To do = Leave out the images and return all the data word for word.
[[ Raw data open ]]
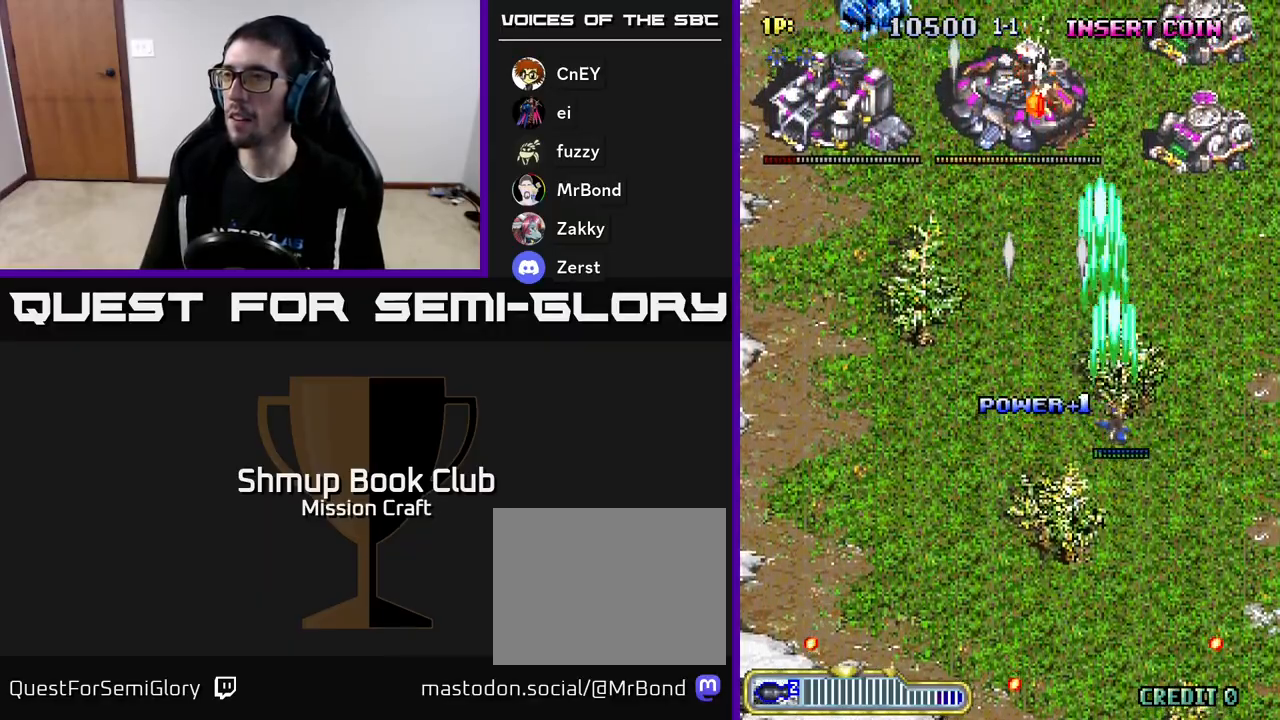
{"buttons": ["R2"], "left_stick": "center", "events": [[200, "DPAD_DOWN", "down"], [283, "DPAD_RIGHT", "up"], [383, "DPAD_DOWN", "up"]]}
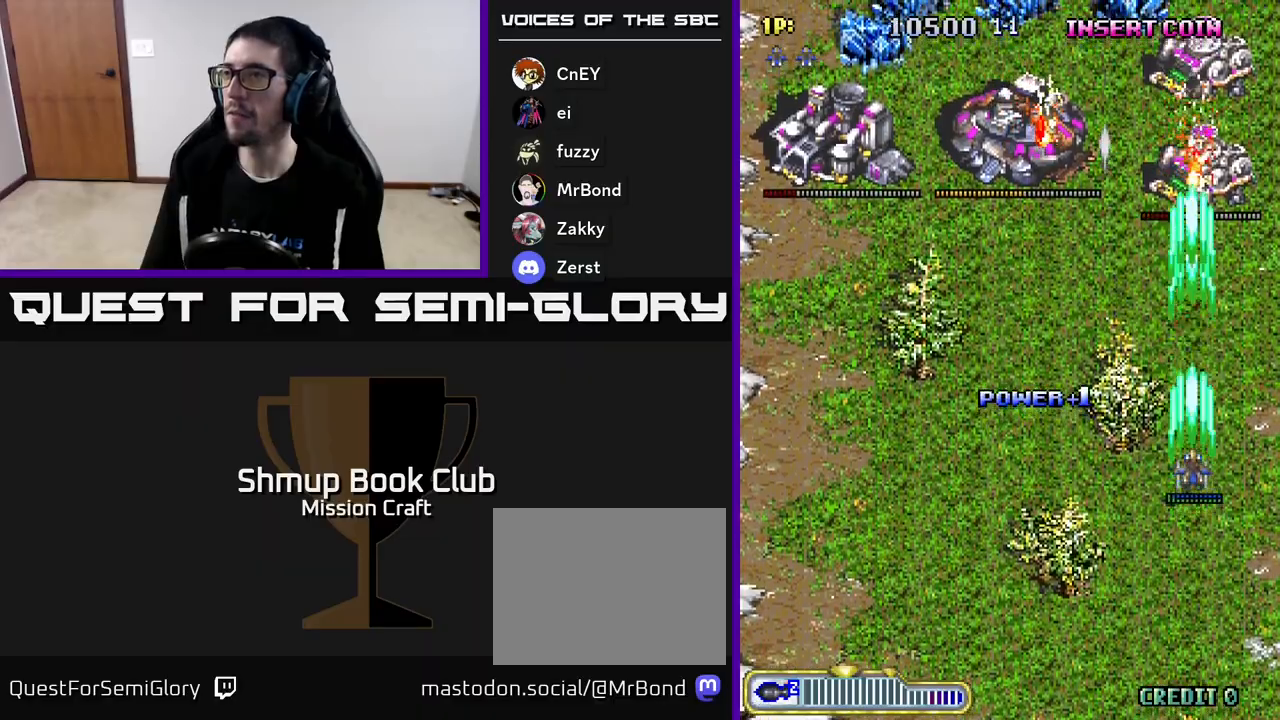
{"buttons": ["R2"], "left_stick": "center", "events": []}
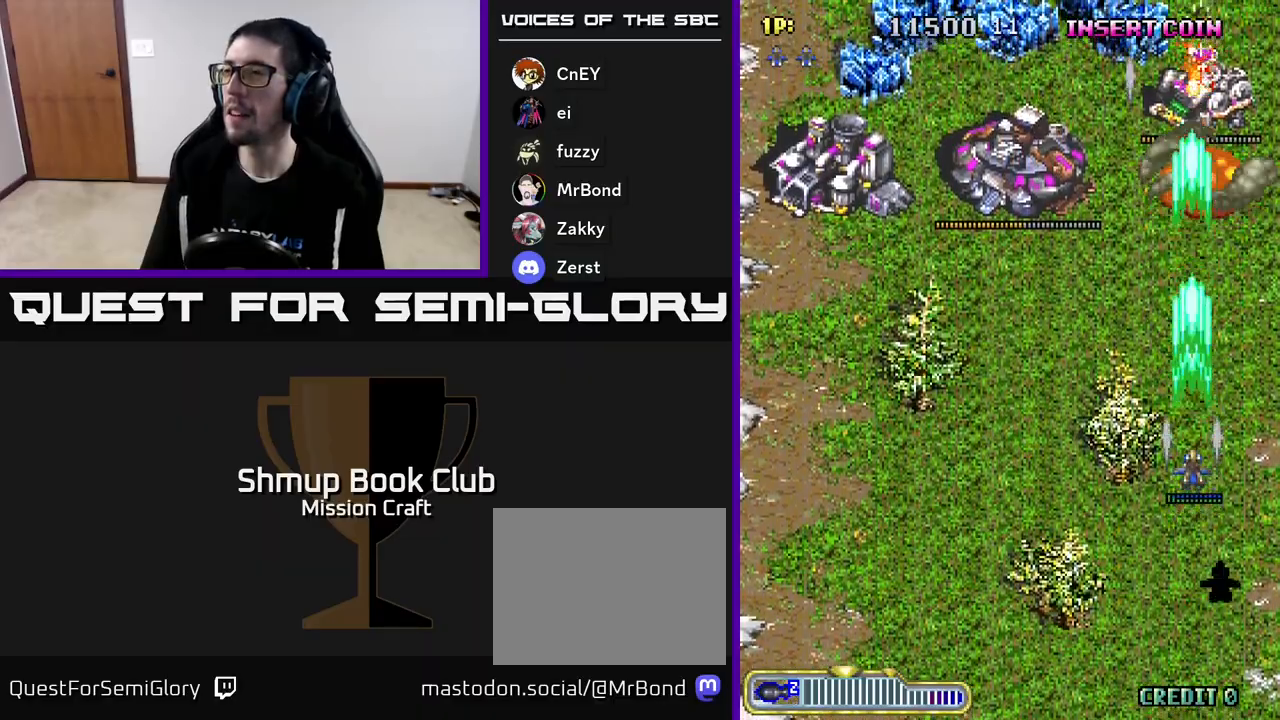
{"buttons": ["R2", "DPAD_LEFT"], "left_stick": "center", "events": [[433, "DPAD_LEFT", "down"]]}
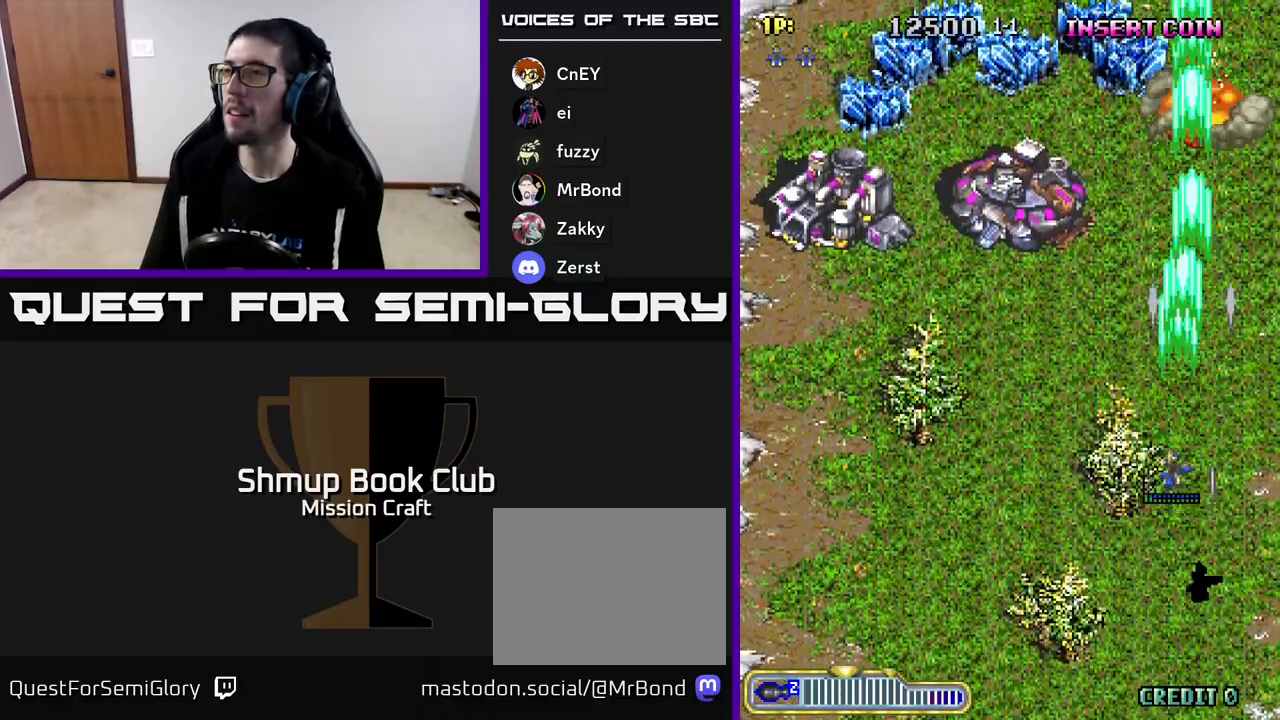
{"buttons": ["R2", "DPAD_LEFT"], "left_stick": "center", "events": []}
[[ Raw data closed ]]
Written solution =
{"buttons": ["R2"], "left_stick": "center", "events": [[200, "DPAD_DOWN", "down"], [283, "DPAD_RIGHT", "up"], [383, "DPAD_DOWN", "up"]]}
{"buttons": ["R2"], "left_stick": "center", "events": []}
{"buttons": ["R2", "DPAD_LEFT"], "left_stick": "center", "events": [[433, "DPAD_LEFT", "down"]]}
{"buttons": ["R2", "DPAD_LEFT"], "left_stick": "center", "events": []}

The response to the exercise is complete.